*** Block opens ***

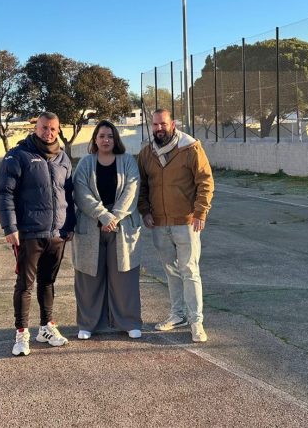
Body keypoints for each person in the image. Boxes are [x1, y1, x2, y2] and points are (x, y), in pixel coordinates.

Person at [0, 111, 76, 357]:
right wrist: (10, 227)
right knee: (25, 285)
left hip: (57, 234)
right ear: (35, 128)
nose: (48, 133)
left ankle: (46, 327)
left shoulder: (63, 158)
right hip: (29, 233)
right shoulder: (18, 156)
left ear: (58, 129)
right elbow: (4, 193)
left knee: (48, 282)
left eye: (53, 129)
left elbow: (69, 195)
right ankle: (21, 333)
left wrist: (69, 226)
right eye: (44, 128)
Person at [137, 109, 214, 343]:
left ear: (173, 124)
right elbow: (143, 186)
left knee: (190, 271)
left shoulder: (190, 148)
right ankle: (177, 314)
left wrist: (201, 211)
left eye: (163, 124)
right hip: (159, 223)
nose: (159, 128)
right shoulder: (146, 153)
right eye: (155, 125)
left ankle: (196, 321)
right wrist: (145, 211)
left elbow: (205, 181)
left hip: (186, 222)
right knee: (170, 271)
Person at [72, 120, 143, 340]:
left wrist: (113, 218)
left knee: (124, 276)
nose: (106, 140)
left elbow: (132, 190)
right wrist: (102, 215)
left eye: (110, 136)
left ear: (116, 139)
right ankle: (88, 324)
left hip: (122, 228)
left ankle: (129, 322)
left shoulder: (128, 161)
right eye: (102, 136)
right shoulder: (85, 163)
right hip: (90, 226)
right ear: (95, 139)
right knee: (89, 277)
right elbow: (81, 192)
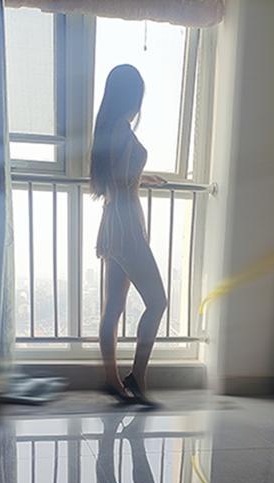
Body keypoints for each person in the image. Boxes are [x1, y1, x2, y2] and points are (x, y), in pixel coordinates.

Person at [91, 64, 167, 408]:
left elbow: (115, 176)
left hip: (114, 221)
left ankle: (113, 380)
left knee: (113, 308)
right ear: (133, 95)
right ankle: (137, 375)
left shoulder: (108, 129)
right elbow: (122, 176)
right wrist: (137, 177)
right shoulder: (120, 130)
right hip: (127, 227)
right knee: (157, 302)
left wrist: (143, 178)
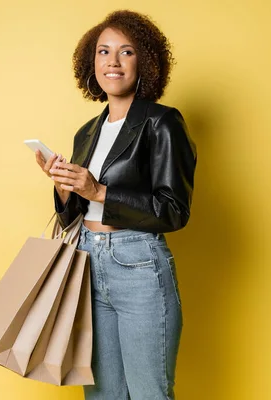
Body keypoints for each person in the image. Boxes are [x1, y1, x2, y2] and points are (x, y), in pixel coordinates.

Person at [34, 10, 197, 400]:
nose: (113, 61)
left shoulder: (162, 122)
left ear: (145, 61)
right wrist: (63, 187)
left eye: (126, 52)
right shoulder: (87, 131)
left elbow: (174, 210)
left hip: (138, 264)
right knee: (102, 394)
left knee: (149, 393)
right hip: (88, 262)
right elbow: (75, 212)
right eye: (104, 52)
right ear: (91, 64)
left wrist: (100, 191)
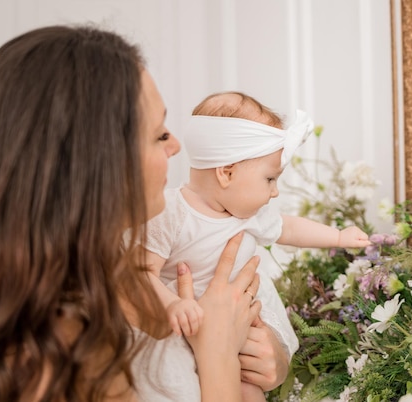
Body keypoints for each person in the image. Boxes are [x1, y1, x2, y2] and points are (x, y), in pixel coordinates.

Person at [0, 25, 288, 402]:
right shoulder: (58, 342)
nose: (175, 146)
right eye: (159, 135)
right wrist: (219, 356)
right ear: (97, 165)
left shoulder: (130, 261)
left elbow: (263, 325)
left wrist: (269, 354)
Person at [133, 91, 373, 401]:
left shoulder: (249, 215)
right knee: (180, 387)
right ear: (226, 173)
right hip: (181, 329)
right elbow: (141, 272)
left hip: (239, 327)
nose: (274, 193)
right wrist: (173, 304)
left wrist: (337, 237)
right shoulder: (171, 212)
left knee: (250, 391)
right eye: (270, 179)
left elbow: (289, 227)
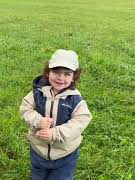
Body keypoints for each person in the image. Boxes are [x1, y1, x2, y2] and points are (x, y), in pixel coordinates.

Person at [19, 49, 92, 180]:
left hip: (64, 155)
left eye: (67, 74)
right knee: (37, 176)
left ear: (74, 76)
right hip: (38, 150)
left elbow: (80, 121)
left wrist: (55, 133)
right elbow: (25, 109)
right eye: (56, 72)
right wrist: (37, 121)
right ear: (48, 73)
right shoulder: (38, 93)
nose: (60, 78)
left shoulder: (75, 100)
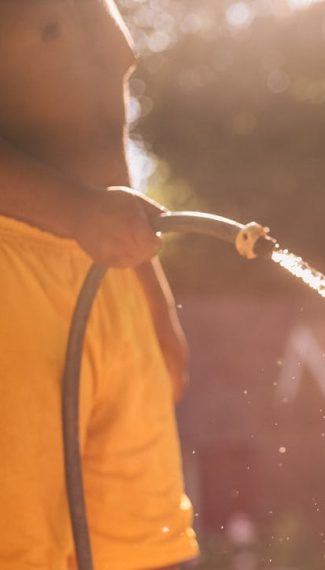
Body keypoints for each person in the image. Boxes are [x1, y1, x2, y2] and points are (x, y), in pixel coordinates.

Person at [0, 1, 198, 568]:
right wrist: (76, 209)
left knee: (148, 542)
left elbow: (105, 151)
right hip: (13, 266)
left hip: (108, 271)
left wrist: (156, 303)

*** Block closes ***

* _About this exercise_: Write out again, exactly, the lines from the start of the listing up to the line containing "left elbow: (132, 190)", with both ends and without pictures.

* _Task response_:
Body keypoints for each person in the image. Boxes are [x1, y1, x2, y2] and points are (x, y), in pixel coordinates.

Person at [0, 111, 76, 357]:
right wrist: (10, 227)
right knee: (25, 285)
left hip: (57, 234)
right ear: (35, 128)
nose: (48, 133)
left ankle: (46, 327)
left shoulder: (63, 158)
right hip: (29, 233)
right shoulder: (18, 156)
left ear: (58, 129)
right elbow: (4, 193)
left knee: (48, 282)
left eye: (53, 129)
left elbow: (69, 195)
right ankle: (21, 333)
left wrist: (69, 226)
right eye: (44, 128)
Person at [137, 109, 214, 343]:
left ear: (173, 124)
right elbow: (143, 186)
left knee: (190, 271)
left shoulder: (190, 148)
right ankle: (177, 314)
left wrist: (201, 211)
left eye: (163, 124)
right hip: (159, 223)
nose: (159, 128)
right shoulder: (146, 153)
right eye: (155, 125)
left ankle: (196, 321)
right wrist: (145, 211)
left elbow: (205, 181)
left hip: (186, 222)
right knee: (170, 271)
Person at [72, 120, 143, 340]:
left wrist: (113, 218)
left knee: (124, 276)
nose: (106, 140)
left elbow: (132, 190)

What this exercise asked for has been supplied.